The authors presented the following research on inductive reasoning:
Series completion problems: Training worked
Analogical reasoning problems: The authors addressed research three interrelated elements that appear to differentiate high- and low-skill individuals in analogical reasoning test task, including memory load, procedural knowledge of task constraints, and organization of an appropriate conceptual knowledge base.
  • Figural analogie (memory load)
Good old cognitive load.
  • Verbal analogies (procedural constraints)
"... because they involve increasingly detailed specification of the analogical rule and/or consideration of alternative conceptualizations of the rule, interactive solutions require more extensive processing than conceptually driven solutions... when low-ability individuals use the analogical solution procedure, they tend, more often than high-ability solvers, to evoke a sequence of processes corresponding to initial identification of the analogical rule; however, they do not subsequently modify that rule.  Although low-ability solvers are also capable of solving items interactively, they do so less often than high ability solvers.  On more difficult items, which are less likely to be solvable in the conceptually driven mode, low-ability solvers exhibit performance that violates task constraints." (p. 279)

"Skilled analogy solvers are characterized by more knowledge of task constraints, and by the ability to develop an understanding of the analogical rule in response to the item stem, the relationship involved, and the response options.

Sounds like a good way to explain the (hopefully) differences between how I handle my psychosis 10 years ago and today.

  • Numerical analogies (Knowledge base influences)

"This knowledge correlates with and predicts analogy performance.  High-ability subjects use their knowledge of abstract number relationships to constrain the domain of permissible operations; this knowledge based determines the appropriate use of strategies. " (p. 285)
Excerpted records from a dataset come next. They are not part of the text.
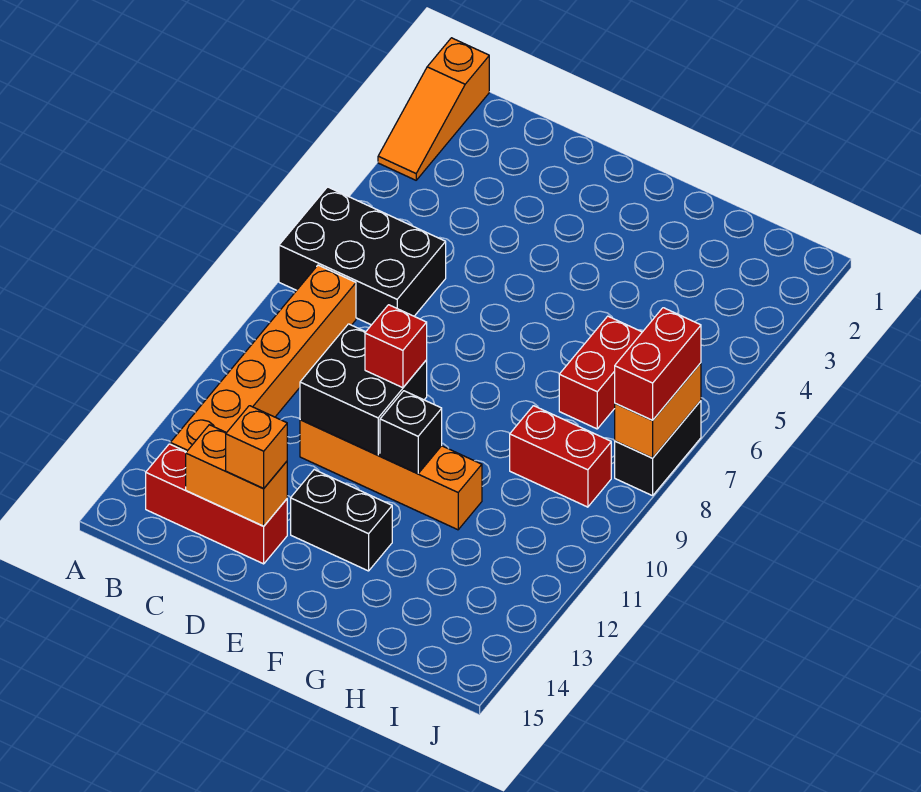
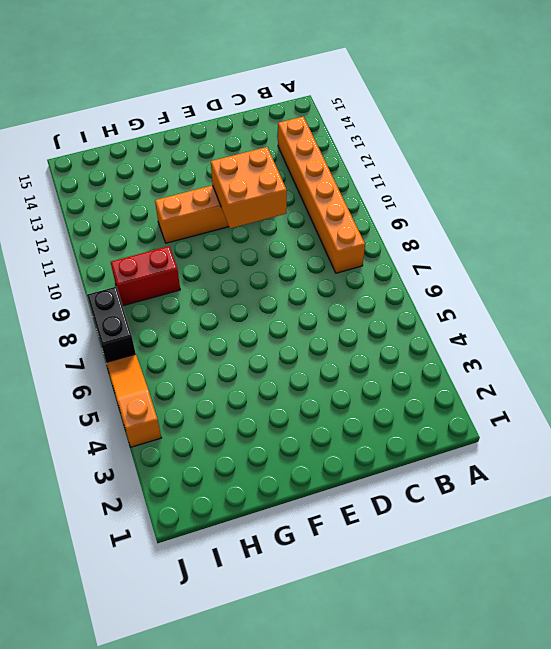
orange 2x2 brick [211,147,287,228] -> black 2x2 brick [300,324,427,455]
orange 1x3 slope [106,354,161,447] -> orange 1x3 slope moved to [378,38,489,180]
none -> black 2x3 brick [279,187,446,325]
none -> red 1x3 brick [146,444,287,564]
none -> black 1x2 brick [291,470,392,571]

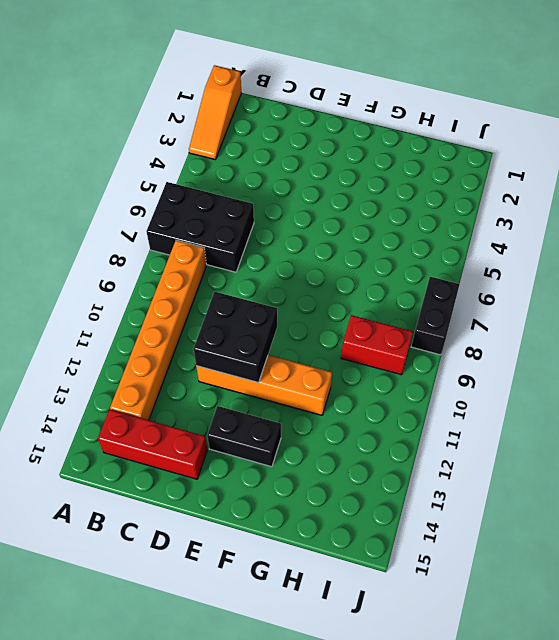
none -> red 1x2 brick [559,316,642,429]
none -> orange 1x2 brick [186,425,287,526]
none -> black 1x1 brick [380,391,442,474]

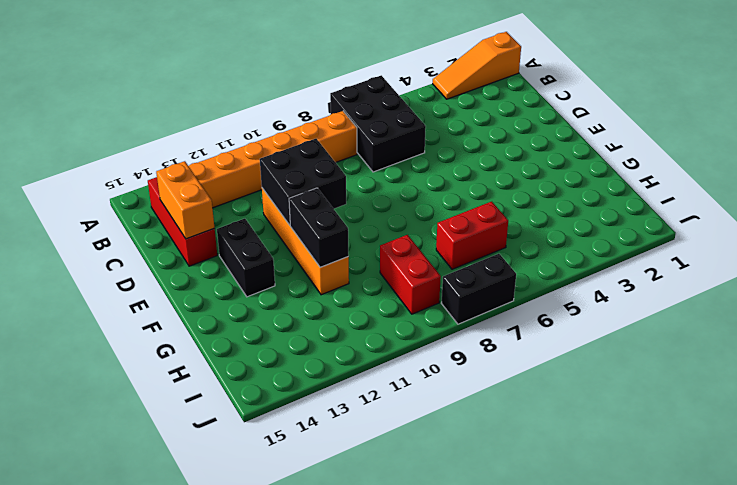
black 1x2 brick [289,188,349,267] -> black 1x1 brick [380,391,442,474]
none -> orange 1x2 brick [615,363,701,458]
none -> orange 1x1 brick [226,406,287,489]
none -> red 1x1 brick [365,305,427,388]

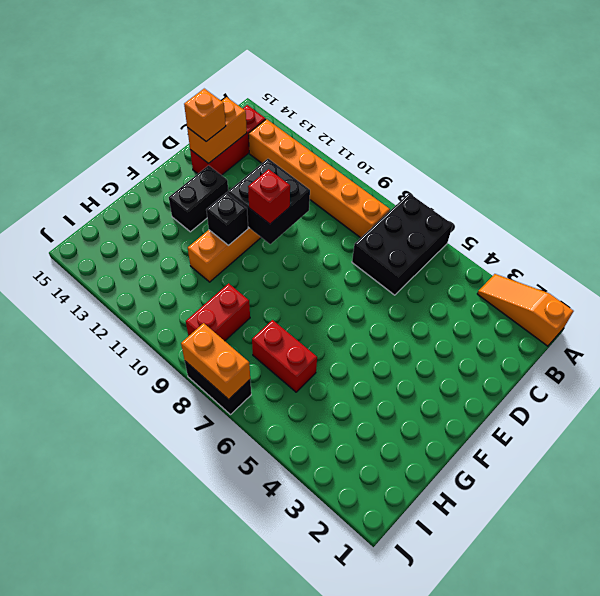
none -> red 1x2 brick [615,308,701,420]

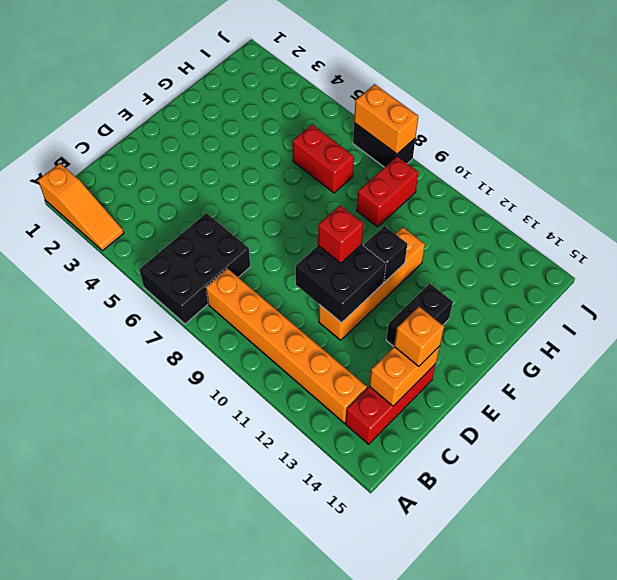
none -> red 1x2 brick [615,308,701,420]

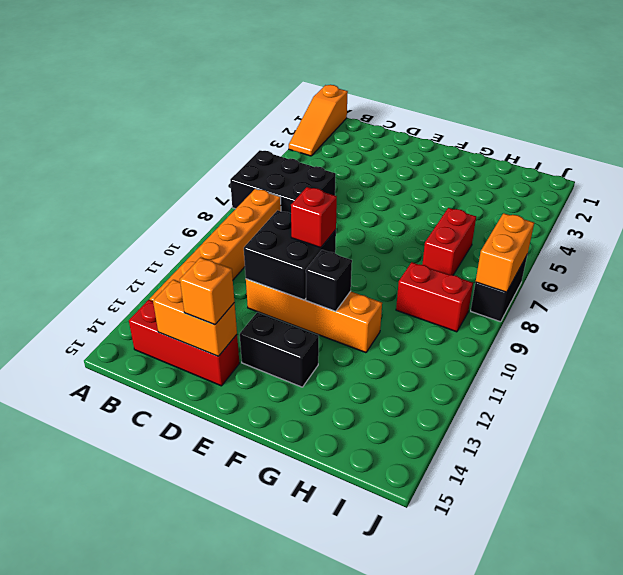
none -> red 1x2 brick [615,308,701,420]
Though it might be too far a transfer... I think (or hope ) I am doing better in making use of the knowledge about my symptoms than, say, 10 years ago.  More practices and more unfortunately acquired knowledge about the behavior of my symptoms, I guess.

Implications

Training on:

  • Training on mental processing skills can provide better methods for searching memory and elaborating connections, which would facilitate storage and retrieval.
  • Training on knowledge strategy can help improve the ways a knowledge base is recognized and manipulated.  When highly skilled individuals learn something new or undertake a new problem of induction, they engage a highly organized structure of appropriate facts and relationships, and associated procedures and goal constraints.  Skilled individuals are skilled because of their knowledge of both the content involved in a problem and the procedural constraints of a particular problem form, such as inductive or analogical reasoning.